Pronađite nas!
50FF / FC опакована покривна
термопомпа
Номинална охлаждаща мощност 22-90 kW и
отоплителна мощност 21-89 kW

EXERCISE BRIEF
Lines of the listing above that include the string "мощност" should each be copied.

EXERCISE RESULT
Номинална охлаждаща мощност 22-90 kW и
отоплителна мощност 21-89 kW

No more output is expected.